A arte está afastada de conotações exclusivas – a arte existe aqui e agora e não num momento e num tempo ideal. A arte está em todo o lado e existe sempre. É feita não através de uma técnica ou material próprio, mas sim a partir de convicções do artista, dos seus desafios perante o mundo e a partir da sua identidade. É entendida como sistema, processo e experiência. É um instrumento da verdade, que clarifica as condições e a personalidade do artista. O artista transmite a relação consigo mesmo, a relação com a sociedade e até a sua relação com objectos mais banais. A cultura e o vulgar são transformados em acções que documentadas são transportadas para os museus ou galerias (que passam também a ser questionados como instituições).

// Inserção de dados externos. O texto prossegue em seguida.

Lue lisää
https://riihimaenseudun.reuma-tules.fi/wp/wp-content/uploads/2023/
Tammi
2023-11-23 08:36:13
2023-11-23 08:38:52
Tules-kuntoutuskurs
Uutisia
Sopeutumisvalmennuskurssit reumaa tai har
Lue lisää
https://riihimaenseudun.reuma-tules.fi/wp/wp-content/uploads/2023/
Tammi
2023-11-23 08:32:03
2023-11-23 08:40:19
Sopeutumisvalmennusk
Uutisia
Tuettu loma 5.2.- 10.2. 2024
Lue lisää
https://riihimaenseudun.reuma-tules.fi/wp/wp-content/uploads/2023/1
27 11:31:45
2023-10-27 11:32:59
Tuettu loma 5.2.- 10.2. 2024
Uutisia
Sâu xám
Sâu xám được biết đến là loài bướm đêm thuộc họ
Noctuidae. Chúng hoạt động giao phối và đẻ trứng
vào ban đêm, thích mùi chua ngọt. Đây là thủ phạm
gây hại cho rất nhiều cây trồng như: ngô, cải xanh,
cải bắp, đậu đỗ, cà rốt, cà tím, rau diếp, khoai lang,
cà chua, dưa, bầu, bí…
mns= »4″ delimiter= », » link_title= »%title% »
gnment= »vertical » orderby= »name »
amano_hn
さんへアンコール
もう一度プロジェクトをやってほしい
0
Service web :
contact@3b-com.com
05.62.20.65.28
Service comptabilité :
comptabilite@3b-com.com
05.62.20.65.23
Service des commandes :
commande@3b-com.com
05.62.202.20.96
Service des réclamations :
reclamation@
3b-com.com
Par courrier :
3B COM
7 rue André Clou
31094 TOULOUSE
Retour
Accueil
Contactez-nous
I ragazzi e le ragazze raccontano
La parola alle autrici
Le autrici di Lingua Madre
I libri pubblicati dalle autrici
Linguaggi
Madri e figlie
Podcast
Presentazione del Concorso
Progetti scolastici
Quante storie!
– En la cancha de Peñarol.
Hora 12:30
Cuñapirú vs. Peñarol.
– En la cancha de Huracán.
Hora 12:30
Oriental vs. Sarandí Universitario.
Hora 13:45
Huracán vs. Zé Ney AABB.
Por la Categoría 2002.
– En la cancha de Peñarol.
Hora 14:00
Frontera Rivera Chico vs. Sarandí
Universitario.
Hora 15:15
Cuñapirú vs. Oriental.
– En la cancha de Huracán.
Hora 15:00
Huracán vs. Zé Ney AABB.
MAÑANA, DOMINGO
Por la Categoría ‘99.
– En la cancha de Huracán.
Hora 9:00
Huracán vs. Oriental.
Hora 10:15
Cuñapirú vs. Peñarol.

Os surrealistas e os dadaístas já tinham iniciado este costume, da arte dentro da prática da vida. No surrealismo e na sua revolta contra a prosa do mundo, existe a ideia de que subvertendo e revolucionando o quotidiano e o banal, dar-se-á a descoberta e a agitação da ‘vida real’. Ao utilizarem a subversão, os surrealistas produzem objectos que aparentemente familiares, triviais ou banais apresentam um elemento estranho e bizarro que surpreende. Esta ambiguidade, muitas vezes paradoxal pode ter um alto valor cognitivo – o sujeito fruidor ao ser confrontado com a simultaneidade do conhecido/desconhecido consegue ter a noção dos limites da sua compreensão.
Esta herança surrealista que explora a dualidade entre o familiar e o estranho foi muito importante para os arquitectos e artistas no final da década de sessenta. Henri Lefebvre em ‘Critique of Everyday Life’ (2008) afirma que é a mistura complexa e paradoxal que confunde forma e significado, real e ideal, absoluto e relativo, tangível e metafísico, que se torna num estímulo libertador e de aproximação à banalidade e ao insignificante. É uma tentativa equívoca de crítica ao quotidiano – que ao ser transformando pode tornar-se suportável. No mundo ocidental a perpétua espera por algo extraordinário ou mesmo bizarro elimina a insatisfação da rotina.
Deste modo, a vida típica é repudiada, é relegada para o plano da estupidez em massa. Porém, Lefebvre declara ainda que a vida tem de ser ‘nada’ para que a existência se clarifique – o nada manifesta-se no homem através da sua infinita habilidade em libertar-se de qualquer momento, instante, estado e situação.
A arte acrescenta à vida uma dimensão suplementar – como se a única forma de a suportar fosse adicionar, clarificar e aproximar o puro do impuro, o desgosto do desejo, o super-humano da desumanização.
‘Man must be everyday, or he will not be at all’ (H. Lefebvre: 2008).
Lefebvre declara que a aproximação à vida é um acto necessário de modo a ser possível refundar o quotidiano.
A crítica do quotidiano tem como principal objectivo separar a vida da decadência. A partir de agora as acções e os pensamentos não são vistos de fora e solidificados num momento que finaliza e que é para ser contemplado. A arte, sim faz parte de uma acção que ainda não terminou e que está continuamente em mudança e que pode ainda ser transformada no momento da sua fruição.
Ao ser acção que faz parte do quotidiano, ao fazer parte da vida e ao ser vida pode ser capaz de transformar, de ser activa e com a sua mensagem e alterar a sociedade.